• [RECORDS FOR THIS TASK]:

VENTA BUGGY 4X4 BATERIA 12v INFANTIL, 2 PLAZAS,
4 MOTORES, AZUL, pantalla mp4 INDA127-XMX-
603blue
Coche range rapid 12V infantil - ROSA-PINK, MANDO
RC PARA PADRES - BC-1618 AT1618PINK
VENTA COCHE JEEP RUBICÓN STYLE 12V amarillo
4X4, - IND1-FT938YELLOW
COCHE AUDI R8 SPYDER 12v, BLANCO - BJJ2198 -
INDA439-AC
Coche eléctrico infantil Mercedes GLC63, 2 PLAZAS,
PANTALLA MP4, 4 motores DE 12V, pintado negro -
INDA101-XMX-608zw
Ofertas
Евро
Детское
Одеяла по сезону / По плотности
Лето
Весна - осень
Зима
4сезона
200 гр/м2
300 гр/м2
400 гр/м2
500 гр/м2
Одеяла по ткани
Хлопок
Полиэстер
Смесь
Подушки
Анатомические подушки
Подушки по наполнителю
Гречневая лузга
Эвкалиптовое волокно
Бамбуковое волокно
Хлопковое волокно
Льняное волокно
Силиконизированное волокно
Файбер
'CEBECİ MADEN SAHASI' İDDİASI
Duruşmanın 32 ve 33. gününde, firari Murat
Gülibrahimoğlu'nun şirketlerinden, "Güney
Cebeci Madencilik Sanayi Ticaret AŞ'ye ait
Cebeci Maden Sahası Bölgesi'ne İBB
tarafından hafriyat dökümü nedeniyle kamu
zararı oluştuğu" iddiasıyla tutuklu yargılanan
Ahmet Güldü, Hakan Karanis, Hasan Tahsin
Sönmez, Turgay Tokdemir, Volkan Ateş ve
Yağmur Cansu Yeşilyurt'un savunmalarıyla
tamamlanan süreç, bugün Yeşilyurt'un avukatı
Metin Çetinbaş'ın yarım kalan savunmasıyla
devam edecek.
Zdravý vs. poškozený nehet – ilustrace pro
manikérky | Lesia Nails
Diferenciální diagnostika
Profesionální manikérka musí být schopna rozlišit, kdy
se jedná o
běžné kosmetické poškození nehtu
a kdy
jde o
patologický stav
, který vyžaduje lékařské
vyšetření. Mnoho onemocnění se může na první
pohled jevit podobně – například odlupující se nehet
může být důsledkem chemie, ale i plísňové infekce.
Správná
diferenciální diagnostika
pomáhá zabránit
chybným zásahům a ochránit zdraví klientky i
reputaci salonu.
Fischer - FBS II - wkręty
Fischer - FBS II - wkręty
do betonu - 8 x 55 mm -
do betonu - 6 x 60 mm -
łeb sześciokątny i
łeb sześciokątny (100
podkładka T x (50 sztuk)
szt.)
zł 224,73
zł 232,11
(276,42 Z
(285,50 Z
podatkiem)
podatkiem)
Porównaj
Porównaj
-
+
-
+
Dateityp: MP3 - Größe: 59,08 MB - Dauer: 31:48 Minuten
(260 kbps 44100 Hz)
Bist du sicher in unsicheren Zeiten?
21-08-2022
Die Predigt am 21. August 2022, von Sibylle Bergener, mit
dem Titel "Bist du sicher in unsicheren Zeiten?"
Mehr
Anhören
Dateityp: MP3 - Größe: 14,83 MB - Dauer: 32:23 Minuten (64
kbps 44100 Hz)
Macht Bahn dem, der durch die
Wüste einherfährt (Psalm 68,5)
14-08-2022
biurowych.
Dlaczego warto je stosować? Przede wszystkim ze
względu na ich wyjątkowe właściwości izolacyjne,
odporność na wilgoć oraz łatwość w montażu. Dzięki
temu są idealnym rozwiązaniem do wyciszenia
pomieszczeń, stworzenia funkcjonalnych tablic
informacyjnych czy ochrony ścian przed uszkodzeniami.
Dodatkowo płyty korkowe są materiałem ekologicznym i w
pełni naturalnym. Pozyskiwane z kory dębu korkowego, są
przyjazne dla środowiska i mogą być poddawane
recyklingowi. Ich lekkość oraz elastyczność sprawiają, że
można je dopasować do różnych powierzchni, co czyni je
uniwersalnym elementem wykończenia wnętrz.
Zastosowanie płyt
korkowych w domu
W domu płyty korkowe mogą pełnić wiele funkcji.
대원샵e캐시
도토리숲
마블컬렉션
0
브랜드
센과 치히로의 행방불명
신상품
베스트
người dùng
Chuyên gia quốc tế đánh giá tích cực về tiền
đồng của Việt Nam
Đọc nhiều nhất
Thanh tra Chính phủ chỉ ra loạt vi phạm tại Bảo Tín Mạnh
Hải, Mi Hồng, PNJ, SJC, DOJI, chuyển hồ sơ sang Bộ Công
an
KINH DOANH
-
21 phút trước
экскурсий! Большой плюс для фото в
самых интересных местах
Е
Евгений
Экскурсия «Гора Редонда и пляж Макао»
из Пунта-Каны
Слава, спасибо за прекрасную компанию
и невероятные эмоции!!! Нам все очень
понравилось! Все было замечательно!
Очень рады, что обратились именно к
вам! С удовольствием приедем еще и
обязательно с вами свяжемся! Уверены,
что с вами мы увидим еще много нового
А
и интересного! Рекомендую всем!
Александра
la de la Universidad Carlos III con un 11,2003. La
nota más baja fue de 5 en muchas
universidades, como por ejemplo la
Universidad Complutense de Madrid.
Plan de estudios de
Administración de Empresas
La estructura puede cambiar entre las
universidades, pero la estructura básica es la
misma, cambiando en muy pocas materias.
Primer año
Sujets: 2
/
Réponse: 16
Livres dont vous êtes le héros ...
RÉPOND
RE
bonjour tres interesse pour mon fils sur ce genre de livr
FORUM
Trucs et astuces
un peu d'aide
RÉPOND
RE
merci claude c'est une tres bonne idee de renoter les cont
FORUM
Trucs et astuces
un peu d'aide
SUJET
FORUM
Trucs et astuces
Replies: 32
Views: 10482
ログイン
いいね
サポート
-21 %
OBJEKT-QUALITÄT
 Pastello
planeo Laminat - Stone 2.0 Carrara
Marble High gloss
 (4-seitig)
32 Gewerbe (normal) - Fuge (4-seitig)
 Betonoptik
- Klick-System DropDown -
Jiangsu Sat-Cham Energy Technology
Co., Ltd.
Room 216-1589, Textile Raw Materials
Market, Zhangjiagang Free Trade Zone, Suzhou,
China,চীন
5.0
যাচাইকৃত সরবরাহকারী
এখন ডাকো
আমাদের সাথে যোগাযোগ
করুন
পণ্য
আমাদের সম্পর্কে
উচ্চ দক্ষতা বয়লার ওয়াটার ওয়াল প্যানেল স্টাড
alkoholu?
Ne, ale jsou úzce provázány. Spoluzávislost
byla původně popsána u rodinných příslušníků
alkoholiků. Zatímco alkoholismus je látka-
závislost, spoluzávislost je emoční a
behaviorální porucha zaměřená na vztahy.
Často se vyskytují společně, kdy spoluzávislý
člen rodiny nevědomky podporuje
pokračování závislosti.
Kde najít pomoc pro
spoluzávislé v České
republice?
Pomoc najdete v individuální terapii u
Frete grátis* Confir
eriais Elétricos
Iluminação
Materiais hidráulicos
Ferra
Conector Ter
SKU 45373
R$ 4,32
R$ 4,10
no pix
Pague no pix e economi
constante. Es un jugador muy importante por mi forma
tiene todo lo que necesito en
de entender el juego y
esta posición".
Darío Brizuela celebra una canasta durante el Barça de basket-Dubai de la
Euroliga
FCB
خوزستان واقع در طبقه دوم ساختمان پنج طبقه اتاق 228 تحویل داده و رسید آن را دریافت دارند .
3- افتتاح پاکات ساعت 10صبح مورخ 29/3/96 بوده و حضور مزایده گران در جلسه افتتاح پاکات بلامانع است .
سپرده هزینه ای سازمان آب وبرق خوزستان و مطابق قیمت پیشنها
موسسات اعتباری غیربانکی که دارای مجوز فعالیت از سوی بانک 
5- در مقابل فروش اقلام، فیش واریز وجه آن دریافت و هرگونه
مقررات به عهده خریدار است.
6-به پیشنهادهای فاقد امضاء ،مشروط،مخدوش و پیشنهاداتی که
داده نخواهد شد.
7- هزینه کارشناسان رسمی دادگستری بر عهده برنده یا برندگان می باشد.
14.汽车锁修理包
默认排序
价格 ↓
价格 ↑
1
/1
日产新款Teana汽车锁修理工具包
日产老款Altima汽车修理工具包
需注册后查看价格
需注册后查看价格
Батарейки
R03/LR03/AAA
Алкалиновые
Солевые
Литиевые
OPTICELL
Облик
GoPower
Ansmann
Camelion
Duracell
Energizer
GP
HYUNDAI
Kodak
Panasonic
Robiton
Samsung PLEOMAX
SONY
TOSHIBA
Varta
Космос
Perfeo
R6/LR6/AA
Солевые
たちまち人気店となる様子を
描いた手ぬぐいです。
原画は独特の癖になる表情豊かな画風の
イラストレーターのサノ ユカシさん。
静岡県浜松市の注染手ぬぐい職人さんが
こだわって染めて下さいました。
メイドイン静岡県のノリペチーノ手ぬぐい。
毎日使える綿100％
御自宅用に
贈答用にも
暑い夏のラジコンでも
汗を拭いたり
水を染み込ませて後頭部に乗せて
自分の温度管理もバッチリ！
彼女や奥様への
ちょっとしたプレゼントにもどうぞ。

• [EXERCISE]:
Reproduce, character for character, the lines of the listing above, from its first line through the line containing "Coche eléctrico infantil", with both of those lines included.

• [PROBLEM SOLUTION]:
VENTA BUGGY 4X4 BATERIA 12v INFANTIL, 2 PLAZAS,
4 MOTORES, AZUL, pantalla mp4 INDA127-XMX-
603blue
Coche range rapid 12V infantil - ROSA-PINK, MANDO
RC PARA PADRES - BC-1618 AT1618PINK
VENTA COCHE JEEP RUBICÓN STYLE 12V amarillo
4X4, - IND1-FT938YELLOW
COCHE AUDI R8 SPYDER 12v, BLANCO - BJJ2198 -
INDA439-AC
Coche eléctrico infantil Mercedes GLC63, 2 PLAZAS,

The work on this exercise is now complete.